On December 18th 2018, ProtonX released photos from the inside, confirming this was a prototype.
- There is no sticker on the board. Instead, Nintendo used permanent marker with A-2 written on it.
- The board has CPU-X4 writen on it. A retail Nintendo DSi has CPU-01 writen on it. This is enough to confirm that this is a prototype, noted by Razor83:
Actually Ninty always uses X to denote prototype motherboard revisions, so X4 means its the fourth prototype revision. When the motherboard is finished and final/retail they change it to 01.
- The battery slot and the left side of the DSi note C/TWL-SUB-X3. This could indicate parts from CPU-X3 were recycled.
Applications and software
The contents of the NAND are very sparse, with only 2MB of data stored. A total of 4 prototype applications are on the NAND, known as
- WiFi Firmware (0003000f/484e4341),
- Nintendo DS Cart Whitelist (0003000f/484e4841),
- Settings (00030015/484e4241)
- and Launcher (00030017/484e4141)
The boot process is also simple.

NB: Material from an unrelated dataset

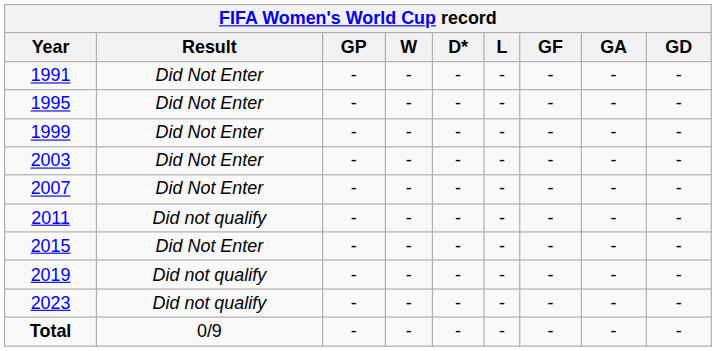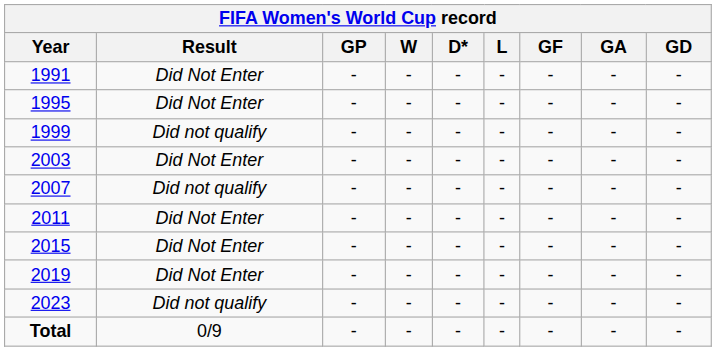1999 | Result: Did Not Enter -> Did not qualify
2007 | Result: Did Not Enter -> Did not qualify
2011 | Result: Did not qualify -> Did Not Enter
2019 | Result: Did not qualify -> Did Not Enter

The Launcher checks for errors and tests itself before launching. If no cartridge is inserted and the unit tested itself good, it will boot the Settings app.
- The prototype did not come with a special cartridge or SD Card. The built-in software doesn't even interact with the SD Card.
- This is what ProtonX had to say when asked how he got the unit:
Yeah, I'm unlikely to do a NAND dump, as I've never been part of the missing scene.However, I did collect lots of development equipment at one point (I've got Wii U kits, GBA, DS, 3DS) which is where I got this.
- The previous/prototype battery died, so it was replaced with a retail one.
Some cleanup (bits and pieces from formatting I've seen on The Cutting Room Floor) need to be done, as well as posting clean menu screenshots (also from the hidden menu's) and trying to trigger the launcher. Also need to include sources to images and footage, and change up some capital letters.